*Exercise goal*: Output only the lines of the entries that follow, starting at the one with "Очень часто причиной" and running down to the one with "при наличии возражений", both included and unchanged.
──────── Raw data ────────
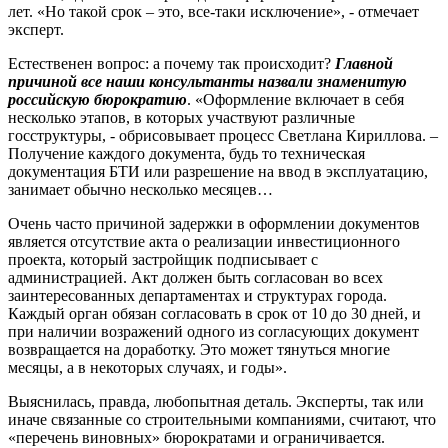
лет. «Но такой срок – это, все-таки исключение», - отмечает
эксперт.
Естественен вопрос: а почему так происходит?
Главной
причиной все наши консул
ьтанты назвали знаменитую
российскую бюрократию
. «Оформление включает в себя
несколько этапов, в которых участвуют различные
госструктуры, - обрисовывает процесс Светлана Кириллова. –
Получение каждого документа, будь то техническая
документация БТИ или разрешение на ввод в эксплуатацию,
занимает обычно несколько месяцев…
Очень часто причиной задержки в оформлении документов
является отсутствие акта о реализации инвестиционного
проекта, который застройщик подписывает с
администрацией. Акт должен быть согласован во всех
заинтересованных департаментах и структурах города.
Каждый орган обязан согласовать в срок от 10 до 30 дней, и
при наличии возражений одного из согласующих документ
возвращается на доработку. Это может тянуться многие
месяцы, а в некоторых случаях, и годы».
Выяснилась, правда, любопытная деталь. Эксперты, так или
иначе связанные со строительными компаниями, считают, что
«перечень виновных» бюрократами и ограничивается.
────────
*Solution for this exercise*:
Очень часто причиной задержки в оформлении документов
является отсутствие акта о реализации инвестиционного
проекта, который застройщик подписывает с
администрацией. Акт должен быть согласован во всех
заинтересованных департаментах и структурах города.
Каждый орган обязан согласовать в срок от 10 до 30 дней, и
при наличии возражений одного из согласующих документ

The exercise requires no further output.